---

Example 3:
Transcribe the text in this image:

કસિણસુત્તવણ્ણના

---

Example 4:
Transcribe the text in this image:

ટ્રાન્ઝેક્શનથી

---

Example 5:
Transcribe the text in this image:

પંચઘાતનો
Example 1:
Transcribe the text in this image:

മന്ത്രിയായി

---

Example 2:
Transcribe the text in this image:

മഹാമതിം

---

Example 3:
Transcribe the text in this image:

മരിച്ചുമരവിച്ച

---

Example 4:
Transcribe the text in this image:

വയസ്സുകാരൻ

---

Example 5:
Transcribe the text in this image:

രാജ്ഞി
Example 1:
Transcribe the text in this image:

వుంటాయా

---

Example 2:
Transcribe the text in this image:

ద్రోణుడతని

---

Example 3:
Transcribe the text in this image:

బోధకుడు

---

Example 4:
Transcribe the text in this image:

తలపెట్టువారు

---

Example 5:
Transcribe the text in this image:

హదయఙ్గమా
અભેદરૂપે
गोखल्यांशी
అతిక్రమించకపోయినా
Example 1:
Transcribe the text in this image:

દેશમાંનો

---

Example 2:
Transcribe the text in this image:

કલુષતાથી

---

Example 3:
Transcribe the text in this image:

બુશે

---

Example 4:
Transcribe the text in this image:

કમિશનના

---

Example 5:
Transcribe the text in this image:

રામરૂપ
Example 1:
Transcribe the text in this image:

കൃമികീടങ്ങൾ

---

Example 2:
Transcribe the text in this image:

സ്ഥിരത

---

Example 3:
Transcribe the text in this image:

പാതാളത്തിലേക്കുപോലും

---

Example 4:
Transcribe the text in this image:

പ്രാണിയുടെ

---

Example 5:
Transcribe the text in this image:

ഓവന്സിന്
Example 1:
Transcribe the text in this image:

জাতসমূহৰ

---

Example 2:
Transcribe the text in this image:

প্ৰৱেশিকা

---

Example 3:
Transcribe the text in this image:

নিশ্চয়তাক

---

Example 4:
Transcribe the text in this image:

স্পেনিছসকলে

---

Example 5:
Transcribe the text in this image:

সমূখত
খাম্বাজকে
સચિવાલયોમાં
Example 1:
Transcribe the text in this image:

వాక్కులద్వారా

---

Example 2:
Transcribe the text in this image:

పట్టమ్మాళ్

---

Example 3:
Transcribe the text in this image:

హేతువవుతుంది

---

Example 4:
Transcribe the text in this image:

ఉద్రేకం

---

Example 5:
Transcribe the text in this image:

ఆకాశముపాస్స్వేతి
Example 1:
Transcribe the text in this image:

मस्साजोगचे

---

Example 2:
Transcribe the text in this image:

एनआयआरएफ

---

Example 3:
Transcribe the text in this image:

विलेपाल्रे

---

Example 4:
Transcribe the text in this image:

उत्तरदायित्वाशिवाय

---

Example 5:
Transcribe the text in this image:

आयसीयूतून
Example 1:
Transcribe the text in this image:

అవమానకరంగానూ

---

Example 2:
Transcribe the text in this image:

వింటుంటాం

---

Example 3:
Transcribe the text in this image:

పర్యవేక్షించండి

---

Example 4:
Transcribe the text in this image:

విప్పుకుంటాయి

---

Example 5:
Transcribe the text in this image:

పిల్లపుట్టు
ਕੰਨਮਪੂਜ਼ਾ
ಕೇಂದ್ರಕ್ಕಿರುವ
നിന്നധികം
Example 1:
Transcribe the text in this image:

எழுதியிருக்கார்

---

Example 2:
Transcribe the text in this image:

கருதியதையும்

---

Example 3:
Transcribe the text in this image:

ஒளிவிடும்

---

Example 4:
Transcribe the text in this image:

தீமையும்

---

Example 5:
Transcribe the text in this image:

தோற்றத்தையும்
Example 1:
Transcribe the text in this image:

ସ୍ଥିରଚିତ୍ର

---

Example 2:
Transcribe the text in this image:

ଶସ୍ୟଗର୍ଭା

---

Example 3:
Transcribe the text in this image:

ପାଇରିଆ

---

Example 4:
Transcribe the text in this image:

- - -

- **ASSIGNMENT**:
Nothing in the entries should be left out; please reproduce them all exactly.

- **TASK RESULT**:
---

Example 3:
Transcribe the text in this image:

કસિણસુત્તવણ્ણના

---

Example 4:
Transcribe the text in this image:

ટ્રાન્ઝેક્શનથી

---

Example 5:
Transcribe the text in this image:

પંચઘાતનો
Example 1:
Transcribe the text in this image:

മന്ത്രിയായി

---

Example 2:
Transcribe the text in this image:

മഹാമതിം

---

Example 3:
Transcribe the text in this image:

മരിച്ചുമരവിച്ച

---

Example 4:
Transcribe the text in this image:

വയസ്സുകാരൻ

---

Example 5:
Transcribe the text in this image:

രാജ്ഞി
Example 1:
Transcribe the text in this image:

వుంటాయా

---

Example 2:
Transcribe the text in this image:

ద్రోణుడతని

---

Example 3:
Transcribe the text in this image:

బోధకుడు

---

Example 4:
Transcribe the text in this image:

తలపెట్టువారు

---

Example 5:
Transcribe the text in this image:

హదయఙ్గమా
અભેદરૂપે
गोखल्यांशी
అతిక్రమించకపోయినా
Example 1:
Transcribe the text in this image:

દેશમાંનો

---

Example 2:
Transcribe the text in this image:

કલુષતાથી

---

Example 3:
Transcribe the text in this image:

બુશે

---

Example 4:
Transcribe the text in this image:

કમિશનના

---

Example 5:
Transcribe the text in this image:

રામરૂપ
Example 1:
Transcribe the text in this image:

കൃമികീടങ്ങൾ

---

Example 2:
Transcribe the text in this image:

സ്ഥിരത

---

Example 3:
Transcribe the text in this image:

പാതാളത്തിലേക്കുപോലും

---

Example 4:
Transcribe the text in this image:

പ്രാണിയുടെ

---

Example 5:
Transcribe the text in this image:

ഓവന്സിന്
Example 1:
Transcribe the text in this image:

জাতসমূহৰ

---

Example 2:
Transcribe the text in this image:

প্ৰৱেশিকা

---

Example 3:
Transcribe the text in this image:

নিশ্চয়তাক

---

Example 4:
Transcribe the text in this image:

স্পেনিছসকলে

---

Example 5:
Transcribe the text in this image:

সমূখত
খাম্বাজকে
સચિવાલયોમાં
Example 1:
Transcribe the text in this image:

వాక్కులద్వారా

---

Example 2:
Transcribe the text in this image:

పట్టమ్మాళ్

---

Example 3:
Transcribe the text in this image:

హేతువవుతుంది

---

Example 4:
Transcribe the text in this image:

ఉద్రేకం

---

Example 5:
Transcribe the text in this image:

ఆకాశముపాస్స్వేతి
Example 1:
Transcribe the text in this image:

मस्साजोगचे

---

Example 2:
Transcribe the text in this image:

एनआयआरएफ

---

Example 3:
Transcribe the text in this image:

विलेपाल्रे

---

Example 4:
Transcribe the text in this image:

उत्तरदायित्वाशिवाय

---

Example 5:
Transcribe the text in this image:

आयसीयूतून
Example 1:
Transcribe the text in this image:

అవమానకరంగానూ

---

Example 2:
Transcribe the text in this image:

వింటుంటాం

---

Example 3:
Transcribe the text in this image:

పర్యవేక్షించండి

---

Example 4:
Transcribe the text in this image:

విప్పుకుంటాయి

---

Example 5:
Transcribe the text in this image:

పిల్లపుట్టు
ਕੰਨਮਪੂਜ਼ਾ
ಕೇಂದ್ರಕ್ಕಿರುವ
നിന്നധികം
Example 1:
Transcribe the text in this image:

எழுதியிருக்கார்

---

Example 2:
Transcribe the text in this image:

கருதியதையும்

---

Example 3:
Transcribe the text in this image:

ஒளிவிடும்

---

Example 4:
Transcribe the text in this image:

தீமையும்

---

Example 5:
Transcribe the text in this image:

தோற்றத்தையும்
Example 1:
Transcribe the text in this image:

ସ୍ଥିରଚିତ୍ର

---

Example 2:
Transcribe the text in this image:

ଶସ୍ୟଗର୍ଭା

---

Example 3:
Transcribe the text in this image:

ପାଇରିଆ

---

Example 4:
Transcribe the text in this image:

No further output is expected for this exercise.